▶ **Goal of the exercise**
Would you please write out each of the entries below exactly, omitting pictures?

Stored data entries
◇ ◇ ◇ ◇ ◇

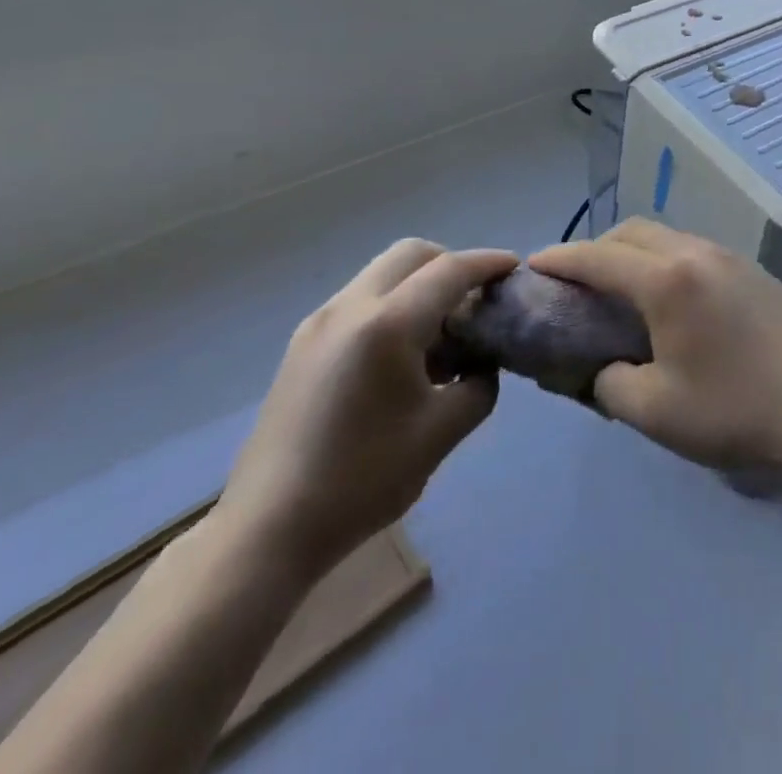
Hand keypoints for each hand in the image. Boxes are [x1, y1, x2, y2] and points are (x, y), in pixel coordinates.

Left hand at [218, 241, 516, 572]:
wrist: (268, 528)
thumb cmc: (362, 480)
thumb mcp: (440, 435)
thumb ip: (478, 386)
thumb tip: (481, 364)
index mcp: (387, 324)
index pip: (449, 270)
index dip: (487, 263)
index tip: (514, 267)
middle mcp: (350, 306)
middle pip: (411, 254)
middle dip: (451, 263)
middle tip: (475, 299)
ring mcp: (320, 321)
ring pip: (382, 273)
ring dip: (419, 284)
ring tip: (440, 333)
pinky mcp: (303, 342)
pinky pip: (360, 299)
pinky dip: (392, 304)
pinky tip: (401, 354)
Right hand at [530, 220, 781, 475]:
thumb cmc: (731, 412)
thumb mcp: (654, 411)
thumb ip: (609, 383)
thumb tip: (601, 367)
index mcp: (668, 281)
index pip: (598, 258)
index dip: (561, 259)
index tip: (534, 265)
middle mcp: (696, 253)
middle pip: (632, 233)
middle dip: (596, 249)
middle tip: (577, 281)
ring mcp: (730, 257)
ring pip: (666, 236)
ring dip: (634, 252)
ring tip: (622, 287)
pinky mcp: (753, 270)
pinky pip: (695, 250)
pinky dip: (667, 260)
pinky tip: (672, 297)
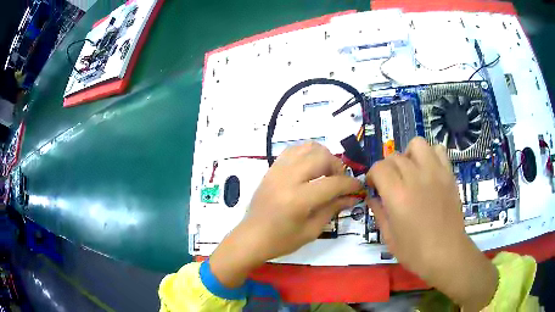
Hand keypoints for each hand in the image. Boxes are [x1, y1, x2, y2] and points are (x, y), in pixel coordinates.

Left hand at [210, 142, 362, 286]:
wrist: (251, 237)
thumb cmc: (282, 240)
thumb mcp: (312, 230)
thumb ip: (333, 209)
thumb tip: (352, 197)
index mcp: (299, 199)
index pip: (333, 183)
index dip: (350, 184)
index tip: (358, 187)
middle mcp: (288, 179)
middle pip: (321, 157)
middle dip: (337, 166)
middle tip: (339, 180)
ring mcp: (277, 170)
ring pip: (307, 147)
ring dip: (322, 156)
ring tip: (325, 172)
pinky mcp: (271, 169)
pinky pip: (293, 150)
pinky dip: (306, 154)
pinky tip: (310, 168)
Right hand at [367, 137, 497, 310]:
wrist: (447, 253)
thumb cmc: (415, 251)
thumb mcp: (389, 237)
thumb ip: (379, 212)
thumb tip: (373, 197)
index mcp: (398, 195)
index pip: (379, 167)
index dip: (372, 175)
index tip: (374, 187)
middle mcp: (416, 178)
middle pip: (395, 156)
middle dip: (388, 168)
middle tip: (391, 184)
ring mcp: (435, 173)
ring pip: (417, 144)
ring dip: (409, 155)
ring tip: (411, 171)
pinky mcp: (448, 174)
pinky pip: (439, 150)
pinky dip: (431, 155)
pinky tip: (429, 171)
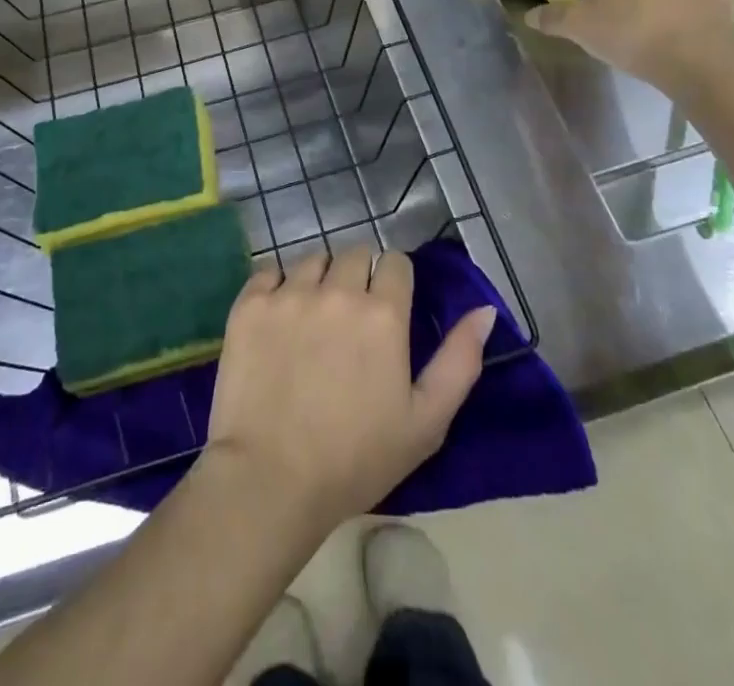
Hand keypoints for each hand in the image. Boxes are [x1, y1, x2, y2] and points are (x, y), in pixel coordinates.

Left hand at [199, 246, 495, 533]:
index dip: (394, 282)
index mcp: (383, 313)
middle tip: (350, 318)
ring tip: (313, 318)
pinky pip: (269, 272)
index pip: (395, 262)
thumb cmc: (356, 459)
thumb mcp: (426, 421)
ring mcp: (289, 293)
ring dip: (319, 279)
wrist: (270, 479)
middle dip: (358, 276)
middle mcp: (337, 290)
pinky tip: (278, 319)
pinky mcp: (250, 303)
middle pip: (353, 254)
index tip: (388, 309)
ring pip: (312, 259)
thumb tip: (483, 311)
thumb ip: (460, 360)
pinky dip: (277, 287)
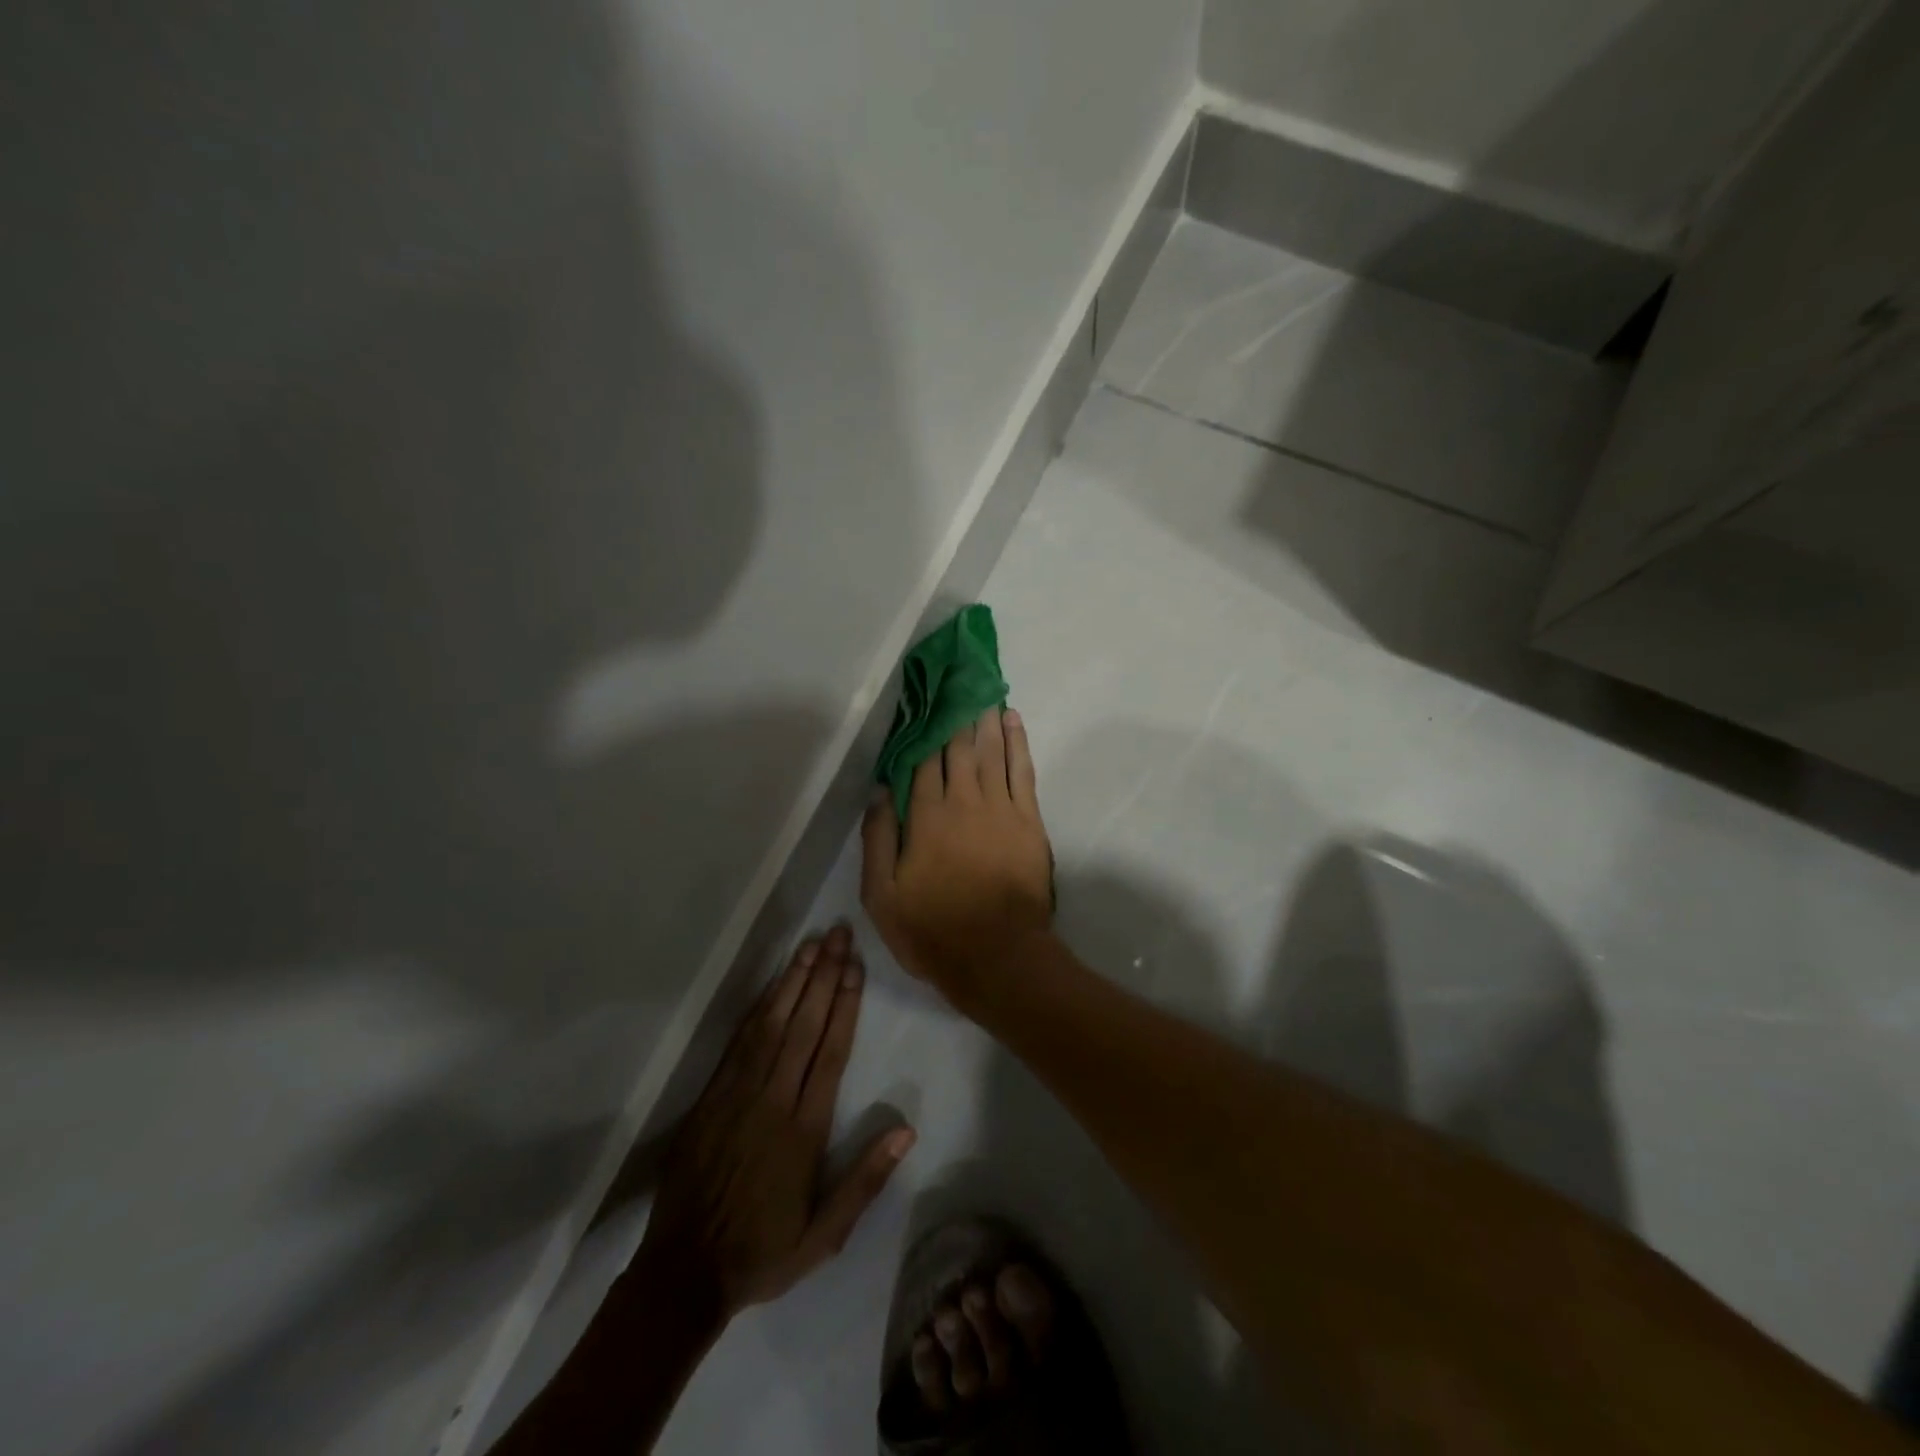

◇ ◇ ◇ ◇ ◇

▶ **Answer**
Hand keypoints for each hand in the image. Boxes are [x1, y1, x2, y2] and points are (x, y), in pixel coordinates.

Left hand at [218, 241, 516, 572]:
wrist: (268, 528)
thumb cmc: (362, 480)
thumb mcp: (440, 435)
thumb ip: (478, 386)
thumb tip: (481, 364)
index mcp: (387, 324)
index pip: (449, 270)
index dip: (487, 263)
index tip: (514, 267)
middle mcp: (350, 306)
middle pip: (411, 254)
middle dip: (451, 263)
middle tip: (475, 299)
ring mcp: (320, 321)
ring pip: (382, 273)
ring dip: (419, 284)
ring tip: (440, 333)
pinky mcp: (303, 342)
pinky pip: (360, 299)
pinky dip: (392, 304)
pinky tip: (401, 354)
Right hand at [530, 220, 781, 475]:
thumb cmc: (731, 412)
thumb mcp: (654, 411)
thumb ip: (609, 383)
thumb tip: (601, 367)
index mcp: (668, 281)
index pip: (598, 258)
index dip: (561, 259)
index tip: (534, 265)
middle mcp: (696, 253)
middle pip: (632, 233)
middle dip: (596, 249)
middle tip: (577, 281)
ring mcp: (730, 257)
ring pip: (666, 236)
ring dip: (634, 252)
ring tip: (622, 287)
pinky mcp: (753, 270)
pinky pip: (695, 250)
pinky dip: (667, 260)
pinky tip: (672, 297)
Hand keypoints for each hand in the image. Boxes are [x1, y1, x2, y2] and points are (x, y), in pixel coordinates.

Left hand at [210, 142, 362, 286]:
wrist: (251, 237)
thumb cmc: (282, 240)
thumb mcp: (312, 230)
thumb ip: (333, 209)
thumb tip: (352, 197)
index mcp: (299, 199)
index pip: (333, 183)
index dip: (350, 184)
index tip: (358, 187)
middle mcp: (288, 179)
middle pip: (321, 157)
middle dip: (337, 166)
middle tip: (339, 180)
ring mcp: (277, 170)
ring pip: (307, 147)
ring dip: (322, 156)
ring tip: (325, 172)
pinky mcp: (271, 169)
pinky pip: (293, 150)
pinky dip: (306, 154)
pinky tip: (310, 168)
Right hand at [367, 137, 497, 310]:
wrist: (447, 253)
thumb cmc: (415, 251)
thumb mcp: (389, 237)
thumb ip: (379, 212)
thumb tip: (373, 197)
index mcp: (398, 195)
index pip: (379, 167)
index dip: (372, 175)
index tip: (374, 187)
middle mcp: (416, 178)
middle pip: (395, 156)
middle dip: (388, 168)
middle tip: (391, 184)
ring mcp: (435, 173)
ring pip: (417, 144)
ring dip: (409, 155)
ring tip: (411, 171)
pinky mcp: (448, 174)
pinky pip: (439, 150)
pinky dip: (431, 155)
pinky tip: (429, 171)
Hand keypoints for each hand in the image. Boxes are [x1, y1, x2, y2] and points are (x, y), in pixel coordinates.

Left hand at [199, 246, 495, 533]:
index dip: (394, 282)
index mcp: (383, 313)
middle tip: (350, 318)
ring tip: (313, 318)
pinky pip: (269, 272)
index pip: (395, 262)
thumb cmc: (356, 459)
thumb mcp: (426, 421)
ring mcp: (289, 293)
ring dip: (319, 279)
wrist: (270, 479)
middle dip: (358, 276)
middle mcp: (337, 290)
pinky tip: (278, 319)
pinky mcp: (250, 303)
middle pip: (353, 254)
index tip: (388, 309)
ring pip: (312, 259)
thumb tip: (483, 311)
thumb ip: (460, 360)
pinky dip: (277, 287)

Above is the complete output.